September 28, 2007 Article Start Previous Page 3 of 3


A key component of this plan is remembering that QA usually kicks into high gear in Alpha and top gear in Beta, so planning ahead with the QA supervisor well in advance of both the training sessions and when you will need them is important. Earmark an audio specialist and ensure that the QA department is aware of their role.

Audio Testing

How often can an audio team sit down and play through the game it is creating the audio for, to make sure that all VO, physics and UI sounds are triggering in every possible instance that they are supposed to? Supply the script and approximately four hours for every five hundred lines (or substitute sound effects) to test, and you’ve got yourself a solid VO testing plan.

A/B comparison demonstrations to the QA team in general also yield significant results. For example, demonstrating a good mix in a cinematic and then a bad mix (one audio part is too loud, etc.) helps train these young ears not only for potential help with audio tasks on a project, but also for when the time comes to test the game itself. Generate a checklist for QA to run through to ensure the audio quality is where you and the team (and the publisher!) want it to be so there is no doubt.

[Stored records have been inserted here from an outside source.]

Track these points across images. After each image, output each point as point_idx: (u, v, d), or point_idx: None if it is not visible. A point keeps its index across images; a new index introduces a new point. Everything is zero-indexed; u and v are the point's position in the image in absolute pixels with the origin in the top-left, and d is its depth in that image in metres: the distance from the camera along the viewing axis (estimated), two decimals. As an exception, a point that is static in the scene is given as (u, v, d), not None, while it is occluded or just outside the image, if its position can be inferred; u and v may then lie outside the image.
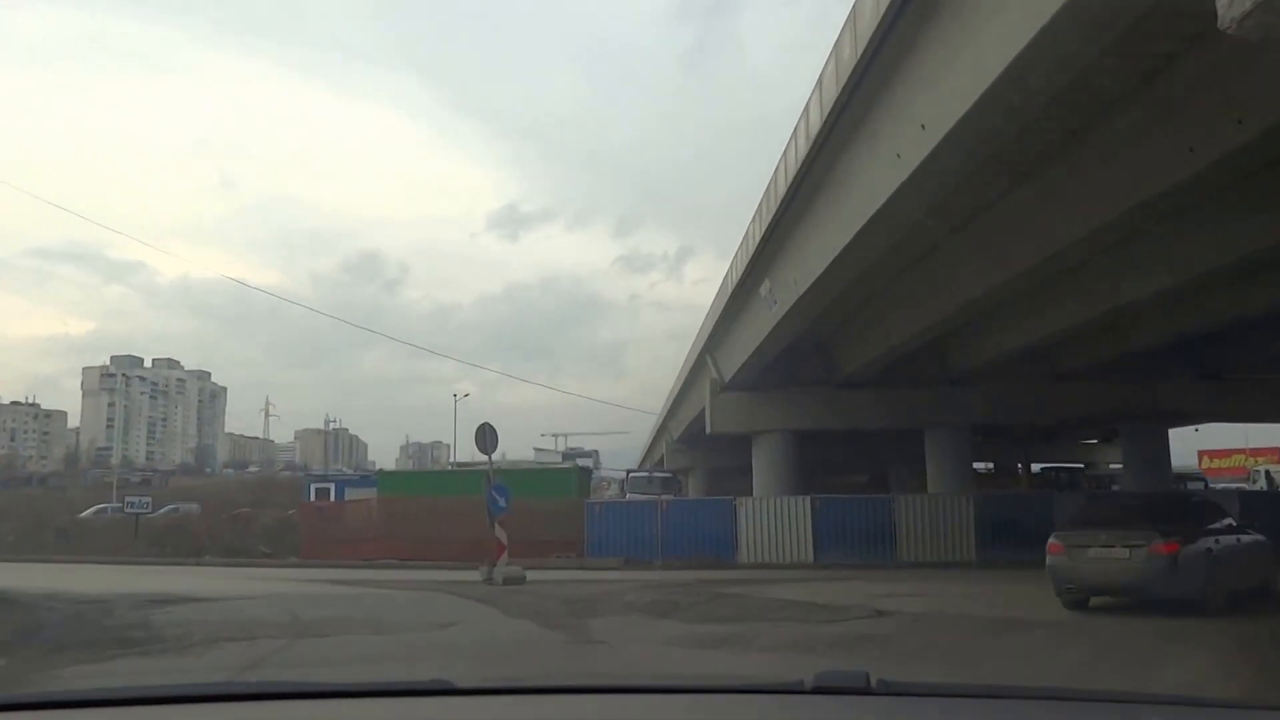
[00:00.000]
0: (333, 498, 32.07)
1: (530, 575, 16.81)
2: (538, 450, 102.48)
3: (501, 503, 15.96)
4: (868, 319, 22.25)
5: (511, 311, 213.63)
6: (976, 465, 46.16)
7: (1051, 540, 12.52)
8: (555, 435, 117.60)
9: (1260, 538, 13.10)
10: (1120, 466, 49.01)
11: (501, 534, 15.98)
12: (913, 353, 22.44)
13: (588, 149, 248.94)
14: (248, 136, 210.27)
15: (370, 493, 28.93)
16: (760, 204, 18.01)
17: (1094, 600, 12.45)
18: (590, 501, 24.57)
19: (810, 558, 22.87)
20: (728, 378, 26.16)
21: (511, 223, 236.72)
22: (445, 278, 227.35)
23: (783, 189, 15.78)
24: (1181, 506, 13.97)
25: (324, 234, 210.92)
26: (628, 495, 33.81)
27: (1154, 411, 25.86)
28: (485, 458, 17.32)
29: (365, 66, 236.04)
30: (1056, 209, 13.90)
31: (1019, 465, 38.44)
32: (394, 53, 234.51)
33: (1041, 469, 40.21)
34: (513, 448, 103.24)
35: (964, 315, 19.12)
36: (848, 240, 14.35)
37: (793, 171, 15.07)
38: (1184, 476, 34.11)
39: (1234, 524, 13.01)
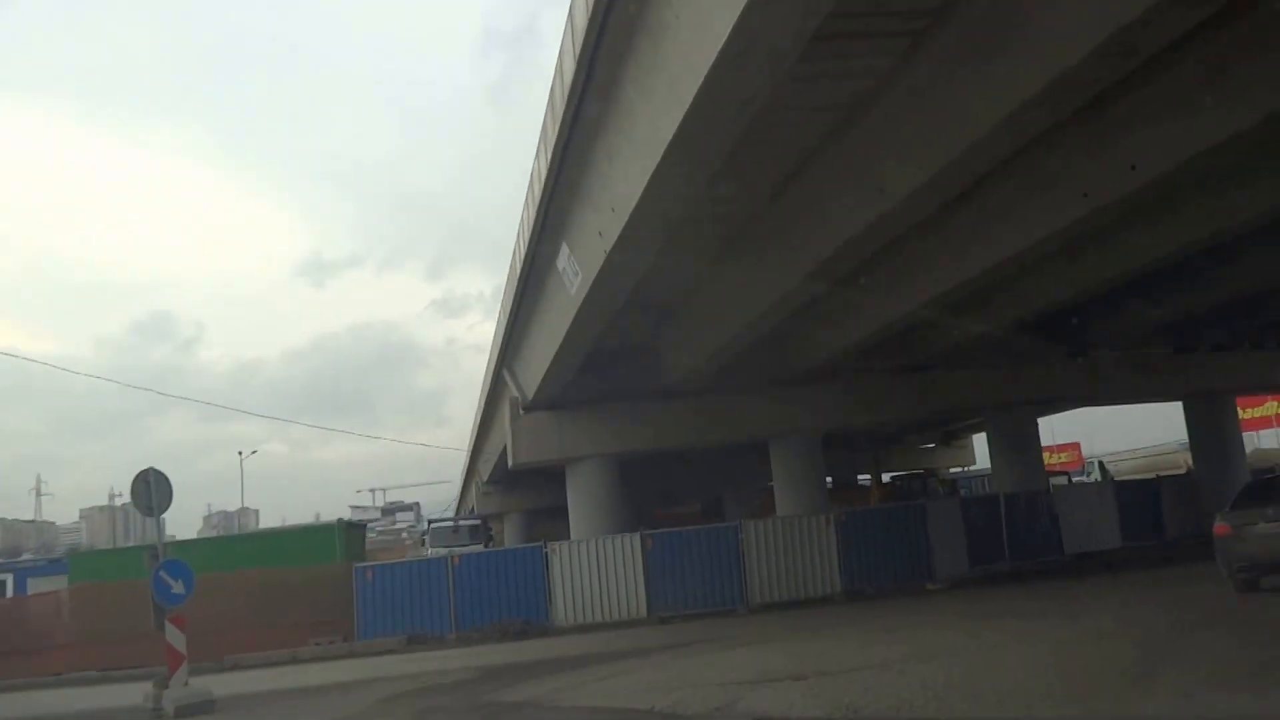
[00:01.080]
0: (10, 591, 25.52)
1: (252, 682, 11.85)
2: (354, 508, 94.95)
3: (176, 589, 10.87)
4: (697, 311, 18.38)
5: (323, 363, 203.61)
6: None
7: (1217, 523, 12.94)
8: (373, 490, 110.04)
9: None
10: (961, 470, 48.72)
11: (176, 637, 10.82)
12: (749, 350, 18.68)
13: (398, 191, 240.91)
14: (9, 191, 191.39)
15: (61, 581, 22.74)
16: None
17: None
18: (360, 567, 19.52)
19: (643, 610, 18.91)
20: (530, 394, 21.74)
21: (317, 270, 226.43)
22: (247, 332, 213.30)
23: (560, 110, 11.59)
24: None
25: (109, 294, 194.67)
26: (429, 550, 29.11)
27: (1022, 398, 23.19)
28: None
29: (150, 115, 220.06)
30: (886, 156, 11.32)
31: (869, 476, 35.55)
32: (181, 99, 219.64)
33: (891, 478, 37.62)
34: (329, 508, 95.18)
35: (804, 295, 15.54)
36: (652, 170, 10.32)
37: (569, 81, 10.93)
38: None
39: None
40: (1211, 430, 25.65)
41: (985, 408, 23.71)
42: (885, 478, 38.32)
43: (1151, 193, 12.12)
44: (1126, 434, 72.76)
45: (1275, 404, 54.43)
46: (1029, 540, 21.99)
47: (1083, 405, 29.08)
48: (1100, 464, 46.13)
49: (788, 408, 21.71)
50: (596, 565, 19.14)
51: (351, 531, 27.61)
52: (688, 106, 8.98)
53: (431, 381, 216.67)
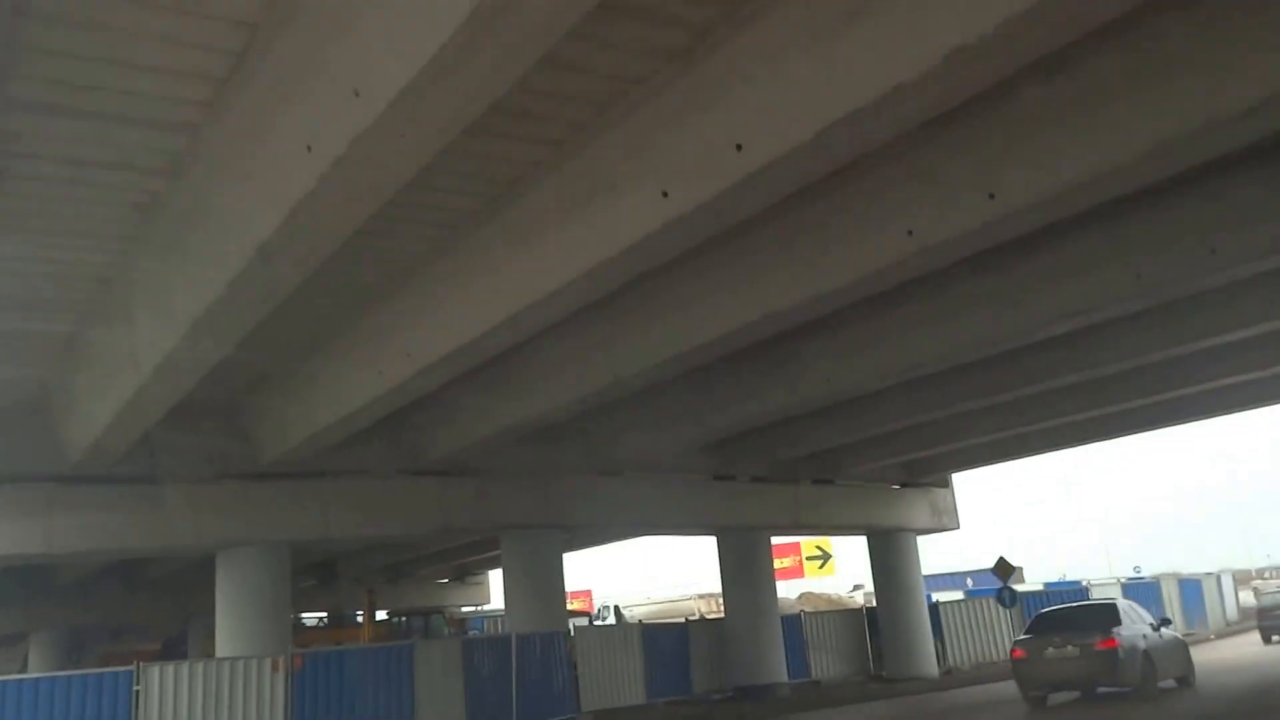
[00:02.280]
0: None
1: None
2: None
3: None
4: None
5: None
6: (307, 616, 38.25)
7: (1014, 647, 16.74)
8: None
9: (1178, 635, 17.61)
10: (475, 608, 45.17)
11: None
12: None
13: None
14: None
15: None
16: None
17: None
18: None
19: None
20: None
21: None
22: None
23: None
24: (1110, 611, 16.63)
25: None
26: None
27: (547, 516, 19.83)
28: None
29: None
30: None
31: (363, 612, 30.35)
32: None
33: (389, 615, 32.70)
34: None
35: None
36: None
37: None
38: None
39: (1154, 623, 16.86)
40: (745, 568, 24.01)
41: (501, 526, 19.97)
42: (383, 614, 33.30)
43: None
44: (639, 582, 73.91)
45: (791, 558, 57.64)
46: (542, 692, 18.34)
47: (614, 532, 26.72)
48: (616, 609, 44.64)
49: (242, 509, 16.47)
50: None
51: None
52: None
53: None
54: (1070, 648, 15.45)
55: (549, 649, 18.94)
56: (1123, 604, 17.67)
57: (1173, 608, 32.43)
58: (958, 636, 27.55)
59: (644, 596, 55.28)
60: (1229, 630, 35.51)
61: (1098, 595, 29.25)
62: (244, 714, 13.54)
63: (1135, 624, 16.52)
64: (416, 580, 39.87)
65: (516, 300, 10.76)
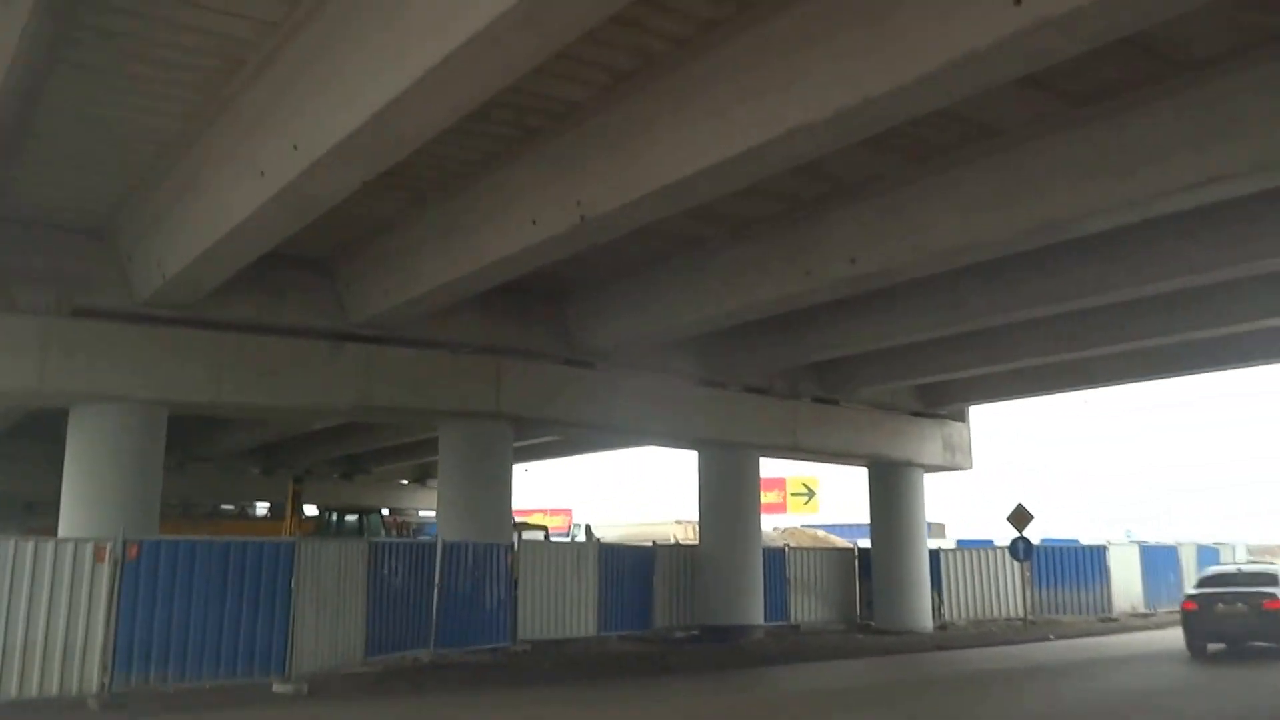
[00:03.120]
0: None
1: None
2: None
3: None
4: None
5: None
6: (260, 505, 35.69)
7: (1186, 599, 18.43)
8: None
9: None
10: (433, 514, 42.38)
11: None
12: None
13: None
14: None
15: None
16: None
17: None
18: None
19: None
20: None
21: None
22: None
23: None
24: (1272, 577, 18.06)
25: None
26: None
27: (494, 405, 16.83)
28: None
29: None
30: None
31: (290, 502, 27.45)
32: None
33: (324, 510, 29.88)
34: None
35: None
36: None
37: None
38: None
39: None
40: (728, 490, 21.14)
41: (437, 412, 16.95)
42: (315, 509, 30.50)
43: None
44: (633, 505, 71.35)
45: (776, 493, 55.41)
46: (470, 615, 15.55)
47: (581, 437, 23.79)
48: (588, 528, 41.97)
49: (105, 354, 13.43)
50: None
51: None
52: None
53: None
54: (1240, 605, 17.33)
55: (484, 563, 16.06)
56: (1276, 571, 19.08)
57: (1188, 574, 29.81)
58: (958, 589, 24.87)
59: (627, 519, 52.92)
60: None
61: (1115, 554, 26.62)
62: (53, 611, 10.57)
63: None
64: (374, 478, 37.19)
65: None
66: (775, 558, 22.48)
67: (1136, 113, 9.58)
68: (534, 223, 11.65)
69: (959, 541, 34.08)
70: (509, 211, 11.93)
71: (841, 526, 44.87)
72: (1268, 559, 46.63)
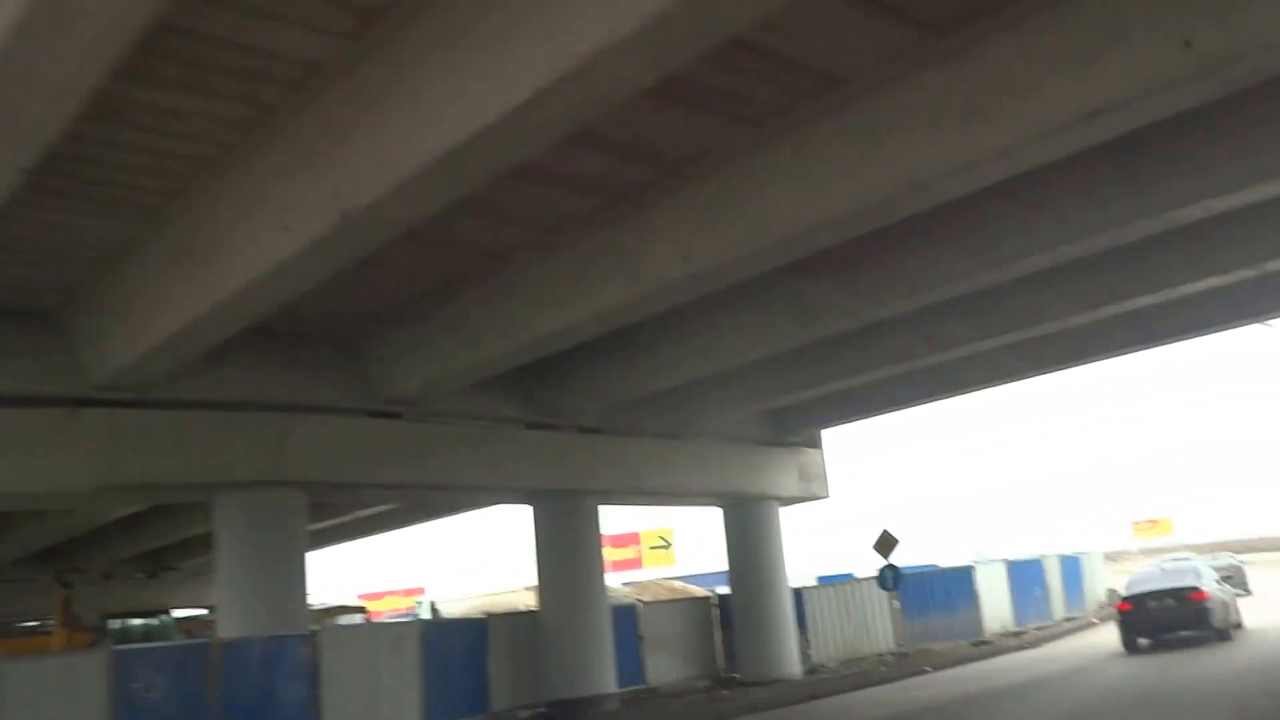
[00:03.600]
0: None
1: None
2: None
3: None
4: None
5: None
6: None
7: (1120, 601, 20.83)
8: None
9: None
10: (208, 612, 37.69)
11: None
12: None
13: None
14: None
15: None
16: None
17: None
18: None
19: None
20: None
21: None
22: None
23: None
24: (1194, 573, 20.54)
25: None
26: None
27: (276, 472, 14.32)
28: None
29: None
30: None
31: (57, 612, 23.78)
32: None
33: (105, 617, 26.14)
34: None
35: None
36: None
37: None
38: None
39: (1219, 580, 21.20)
40: (566, 545, 18.96)
41: (203, 484, 14.27)
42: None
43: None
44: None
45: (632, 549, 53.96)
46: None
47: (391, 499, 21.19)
48: (432, 605, 38.93)
49: None
50: None
51: None
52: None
53: None
54: (1170, 600, 19.58)
55: (274, 660, 13.43)
56: (1198, 565, 21.89)
57: (1054, 587, 29.26)
58: (825, 628, 23.32)
59: (480, 590, 49.79)
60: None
61: (982, 573, 25.65)
62: None
63: (1211, 582, 20.45)
64: (184, 575, 33.05)
65: None
66: (625, 615, 20.38)
67: (1004, 38, 8.09)
68: (285, 229, 9.39)
69: (819, 579, 32.82)
70: (253, 216, 9.63)
71: (702, 576, 43.27)
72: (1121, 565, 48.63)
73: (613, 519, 58.93)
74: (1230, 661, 16.80)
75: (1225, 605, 20.53)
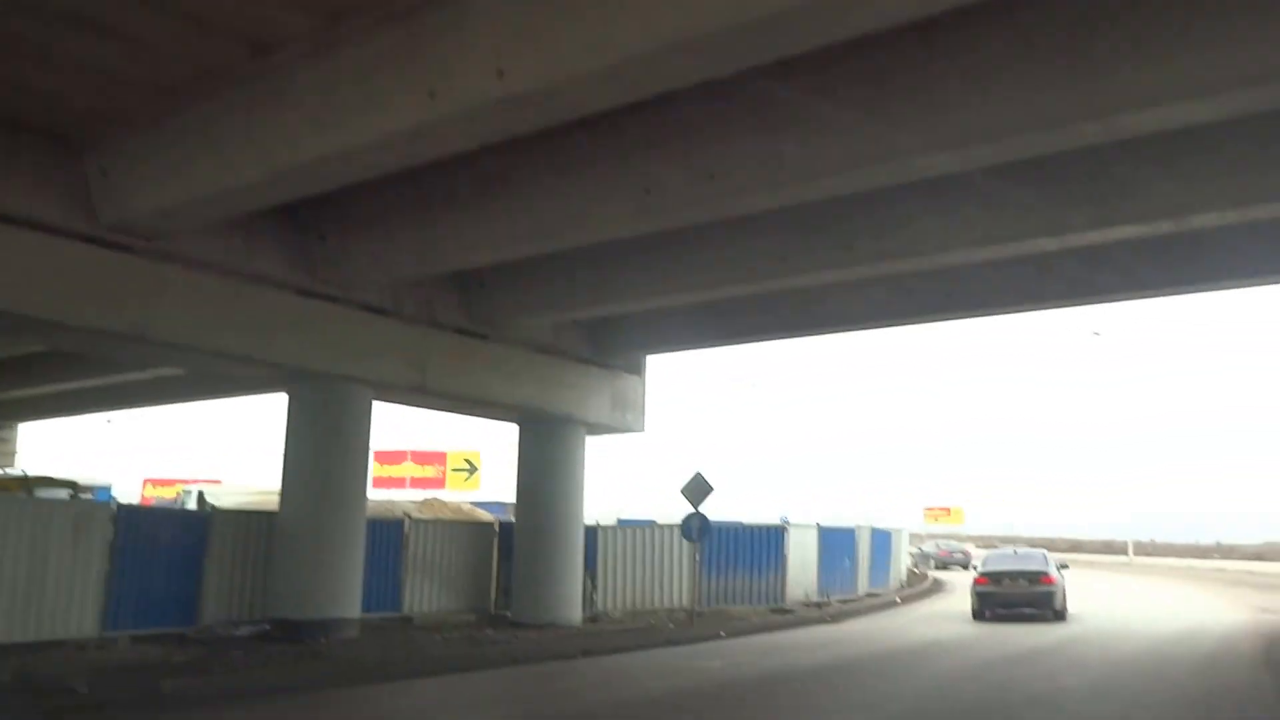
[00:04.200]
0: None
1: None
2: None
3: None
4: None
5: None
6: None
7: (979, 576, 23.57)
8: None
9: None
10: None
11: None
12: None
13: None
14: None
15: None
16: None
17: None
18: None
19: None
20: None
21: None
22: None
23: None
24: (1042, 559, 24.04)
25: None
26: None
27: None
28: None
29: None
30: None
31: None
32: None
33: None
34: None
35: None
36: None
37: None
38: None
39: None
40: (324, 435, 16.12)
41: None
42: None
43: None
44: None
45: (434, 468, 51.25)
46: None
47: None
48: (200, 494, 35.15)
49: None
50: None
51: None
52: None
53: None
54: (1022, 581, 22.53)
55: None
56: (1045, 553, 25.06)
57: (862, 560, 28.14)
58: (616, 574, 21.29)
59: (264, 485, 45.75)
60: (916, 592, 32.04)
61: (794, 536, 24.03)
62: None
63: (1054, 569, 23.27)
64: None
65: None
66: (388, 532, 17.83)
67: None
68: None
69: (620, 521, 30.82)
70: None
71: (506, 504, 40.94)
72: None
73: (418, 434, 55.75)
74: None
75: (1064, 590, 23.09)
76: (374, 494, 45.61)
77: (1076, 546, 66.17)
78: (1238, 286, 15.26)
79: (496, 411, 19.77)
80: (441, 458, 51.88)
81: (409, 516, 19.15)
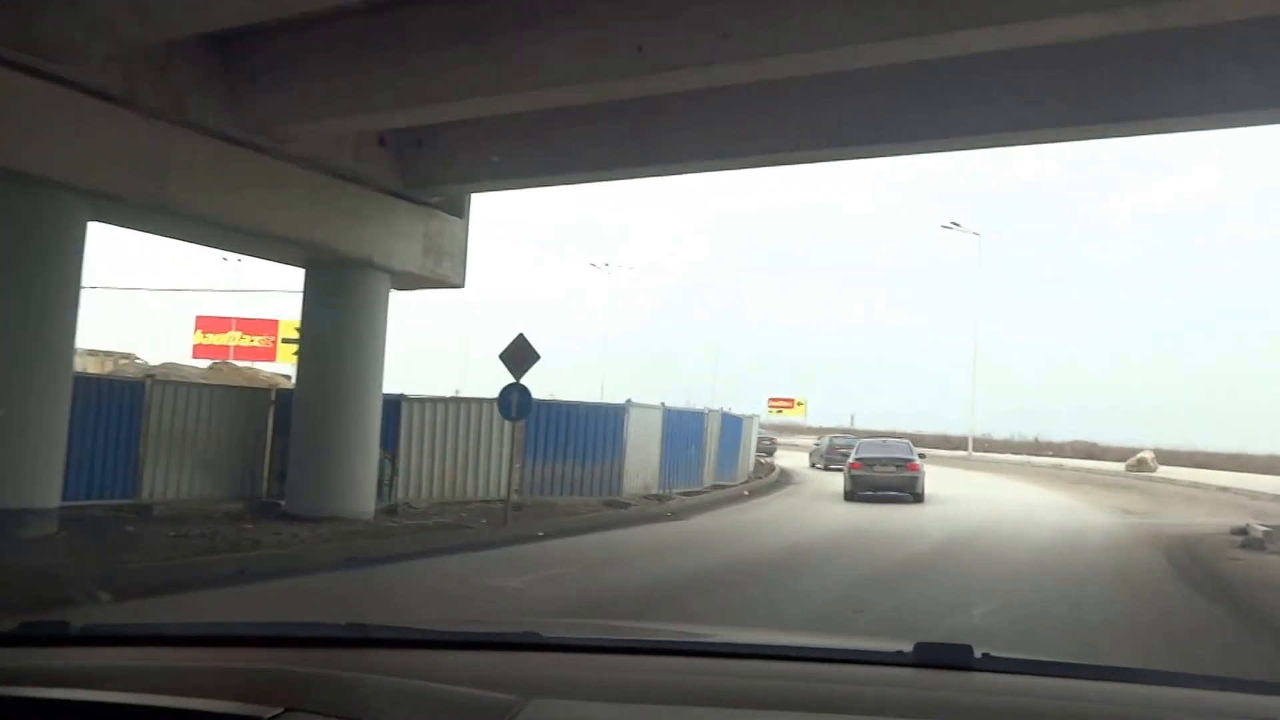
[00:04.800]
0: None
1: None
2: None
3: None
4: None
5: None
6: None
7: (854, 461, 25.80)
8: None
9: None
10: None
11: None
12: None
13: None
14: None
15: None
16: None
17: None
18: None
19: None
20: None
21: None
22: None
23: None
24: (908, 447, 26.97)
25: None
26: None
27: None
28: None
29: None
30: None
31: None
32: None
33: None
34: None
35: None
36: None
37: None
38: None
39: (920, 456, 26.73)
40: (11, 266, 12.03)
41: None
42: None
43: None
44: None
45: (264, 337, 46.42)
46: None
47: None
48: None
49: None
50: None
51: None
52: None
53: None
54: (892, 467, 25.45)
55: None
56: (909, 443, 28.18)
57: (710, 449, 25.58)
58: (422, 456, 17.94)
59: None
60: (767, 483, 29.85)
61: (635, 417, 21.04)
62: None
63: (917, 457, 25.96)
64: None
65: None
66: (120, 396, 13.96)
67: None
68: None
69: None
70: None
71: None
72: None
73: (246, 299, 50.11)
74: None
75: (924, 477, 25.52)
76: (194, 363, 40.62)
77: (916, 441, 66.19)
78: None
79: (272, 248, 15.80)
80: (273, 326, 46.66)
81: (151, 378, 15.27)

After all the training and documentation is established, when the time comes and you find yourself shorthanded, ask whoever manages QA at your company if there are any spare bodies to assist. If you have prepped them you should have a much better chance of getting that help. As a bulk of development typically comes before the QA process begins in earnest, managers typically smile on the use of a less expensive resource already in the company.

Another great resource to use is associate and assistant producers. I find that these guys and gals are very underutilized and often are only assisting with documentation work, driving the game at internal reviews and trade shows, helping with the build process, etc. In reality their best asset is the likelihood that they have authority to enlist multiple staff resources if a problem arises.

For example, suppose an associate producer is tasked with helping implement audio. If you train the producer with the skills mentioned above in a day session, they should already have the ear to test the audio they need to implement, but if there is a blocking problem that is code related they (usually) have authority to enlist the help of a programmer -- whereas a member of the QA department probably does not.

There really are plenty of alternatives to hiring and firing, and potentially saving money doing it by using required skills as a temporary resource only when necessary. I hope this methodology finds its way into your workflow, so you stop pulling out your hair trying to get the audio sounding slick while trying to take care of the supporting tasks as well.